Your answer is the lines from the one that has "slechtere grond. Wortelgoed" through the last line of the records below, retyped exactly and alone.

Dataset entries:
Start of Block
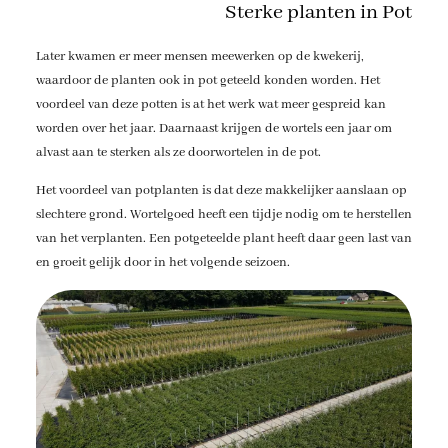
Sterke planten in Pot
Later kwamen er meer mensen meewerken op de kwekerij,
waardoor de planten ook in pot geteeld konden worden. Het
voordeel van deze potten is at het werk wat meer gespreid kan
worden over het jaar. Daarnaast krijgen de wortels een jaar om
alvast aan te sterken als ze doorwortelen in de pot.
Het voordeel van potplanten is dat deze makkelijker aanslaan op
slechtere grond. Wortelgoed heeft een tijdje nodig om te herstellen
van het verplanten. Een potgeteelde plant heeft daar geen last van
en groeit gelijk door in het volgende seizoen.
End of Block
Expected output:
slechtere grond. Wortelgoed heeft een tijdje nodig om te herstellen
van het verplanten. Een potgeteelde plant heeft daar geen last van
en groeit gelijk door in het volgende seizoen.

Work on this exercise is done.